A ball thrown from the edge of a 35m high cliff takes 3.5s to reach the ground below. What was the ball's initial velocity?
Try X = Vo + (1/2)at^2.
Solve for Vo.
To find the ball's initial velocity, we can use the following equation of motion:
h = (1/2) * g * t^2
where:
h is the height of the cliff (35m),
g is the acceleration due to gravity (9.8 m/s^2), and
t is the time taken for the ball to reach the ground (3.5s).
First, we can rearrange the equation to solve for the initial velocity (u):
u = sqrt(2gh)
Let's plug in the values and calculate the initial velocity of the ball:
u = sqrt(2 * 9.8 * 35)
u = sqrt(686)
u ≈ 26.2
Therefore, the ball's initial velocity was approximately 26.2 m/s.
To find the ball's initial velocity, we can use the equations of motion and the principle of conservation of energy.

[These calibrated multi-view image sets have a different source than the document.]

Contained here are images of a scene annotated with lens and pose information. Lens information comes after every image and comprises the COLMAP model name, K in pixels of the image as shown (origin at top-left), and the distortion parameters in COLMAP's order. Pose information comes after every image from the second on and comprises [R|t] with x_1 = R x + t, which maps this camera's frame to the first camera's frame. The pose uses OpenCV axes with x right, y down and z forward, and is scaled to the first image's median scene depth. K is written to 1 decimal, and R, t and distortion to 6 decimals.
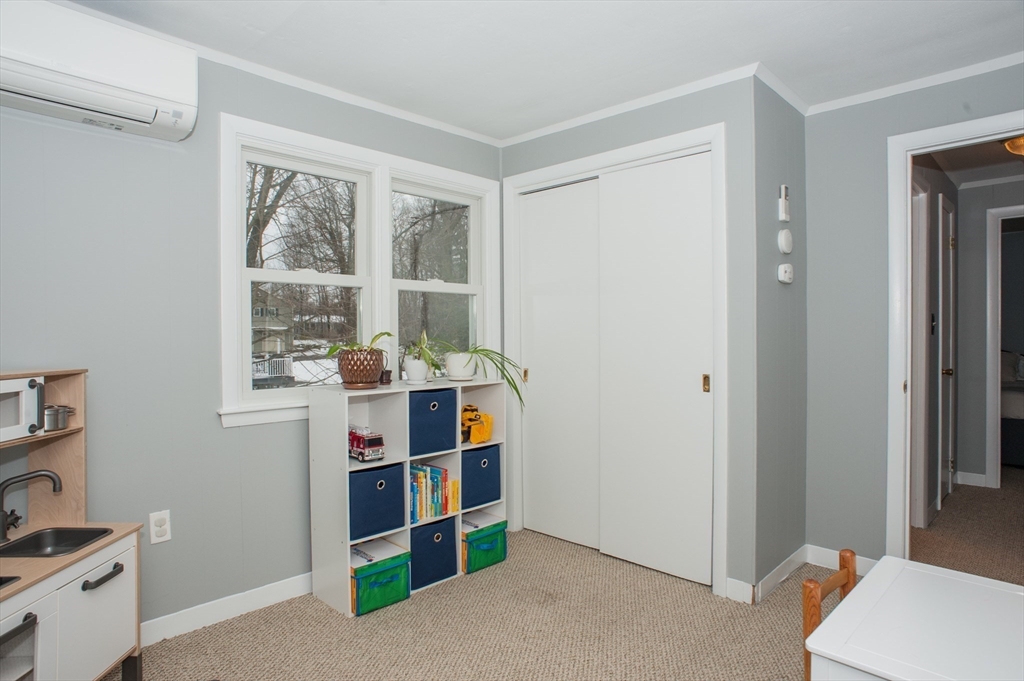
lens RADIAL K [[588.6, 0, 508.1], [0, 588.6, 342.4], [0, 0, 1]] dist [-0.095605, 0.056236]
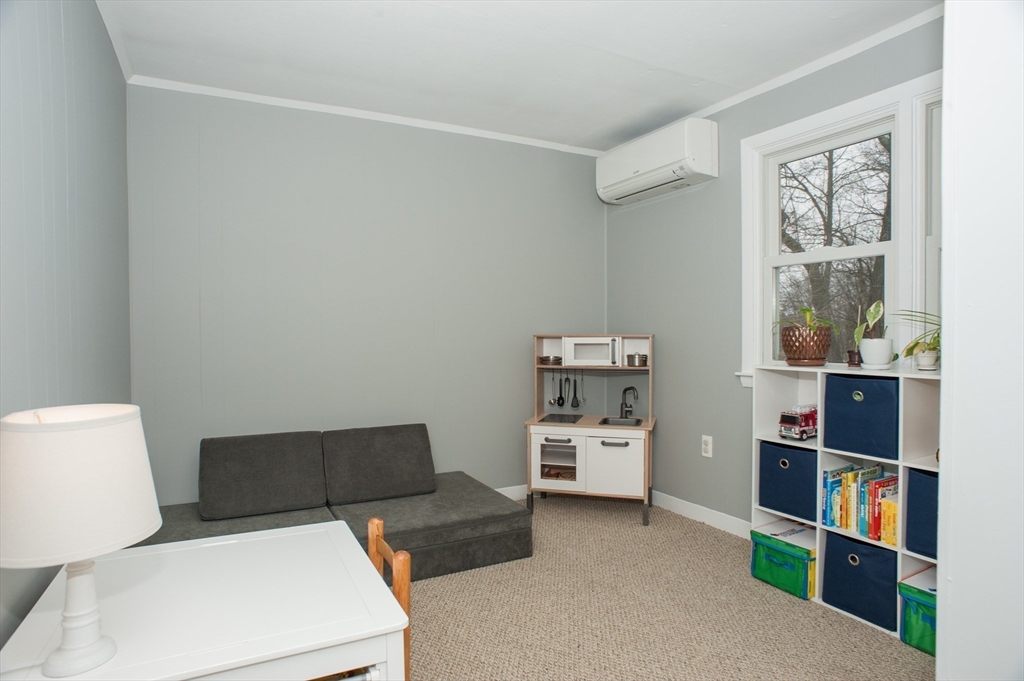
lens RADIAL K [[588.6, 0, 508.1], [0, 588.6, 342.4], [0, 0, 1]] dist [-0.095605, 0.056236]
pose [[-0.319051, 0.024456, -0.947422, 0.826673], [-0.001996, 0.999647, 0.026476, 0.015872], [0.947735, 0.010338, -0.318890, 0.851305]]
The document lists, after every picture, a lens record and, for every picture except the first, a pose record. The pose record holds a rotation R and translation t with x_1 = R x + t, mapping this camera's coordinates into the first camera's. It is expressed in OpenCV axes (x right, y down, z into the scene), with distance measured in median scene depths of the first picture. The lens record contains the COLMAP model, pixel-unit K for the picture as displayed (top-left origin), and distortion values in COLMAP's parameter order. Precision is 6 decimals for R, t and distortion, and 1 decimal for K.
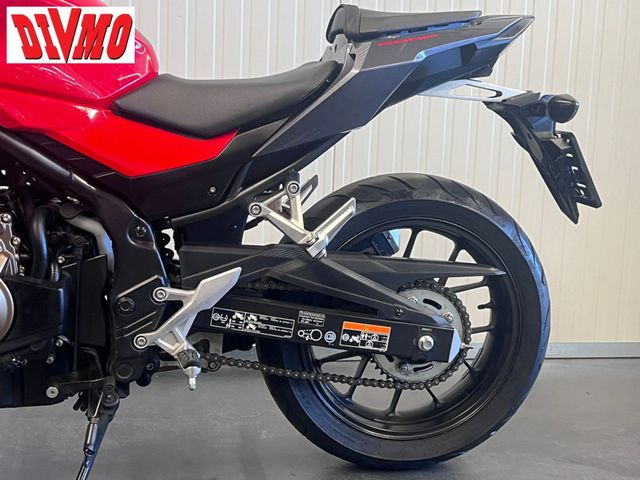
lens RADIAL K [[904.7, 0, 324.7], [0, 904.7, 237.7], [0, 0, 1]] dist [0.090634, 0.000000]
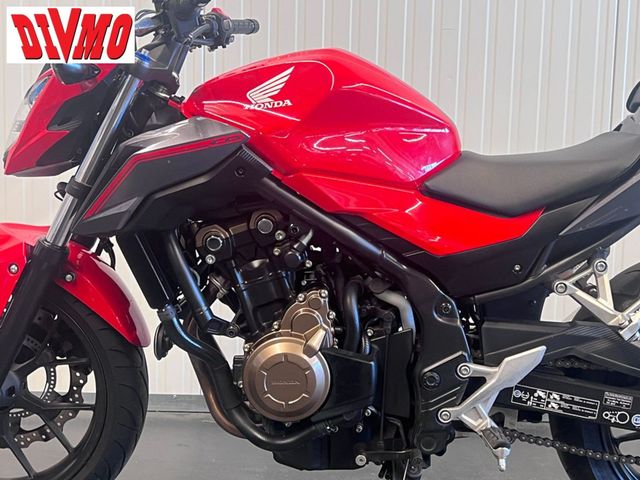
lens RADIAL K [[904.7, 0, 324.7], [0, 904.7, 237.8], [0, 0, 1]] dist [0.090634, 0.000000]
pose [[0.975932, 0.009365, -0.217873, -0.109468], [-0.014114, 0.999695, -0.020251, -0.060865], [0.217617, 0.022839, 0.975767, -0.029152]]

First, let's assume that the positive direction is upward. The acceleration due to gravity is -9.8 m/s², which means it is in the opposite direction to the positive direction we have assumed. We will also assume that there is no air resistance.
The equation we'll use to solve for the initial velocity is:
v = u + at
Where:
v = final velocity (which is 0 m/s because the ball hits the ground and stops)
u = initial velocity (what we are trying to find)
a = acceleration (-9.8 m/s²)
t = time taken (3.5 s)
Rearranging the equation, we have:
u = (v - at)
Substituting the values we know:
u = (0 - (-9.8 * 3.5))
u = 0 + 34.3
u = 34.3 m/s
So, the ball's initial velocity was 34.3 m/s.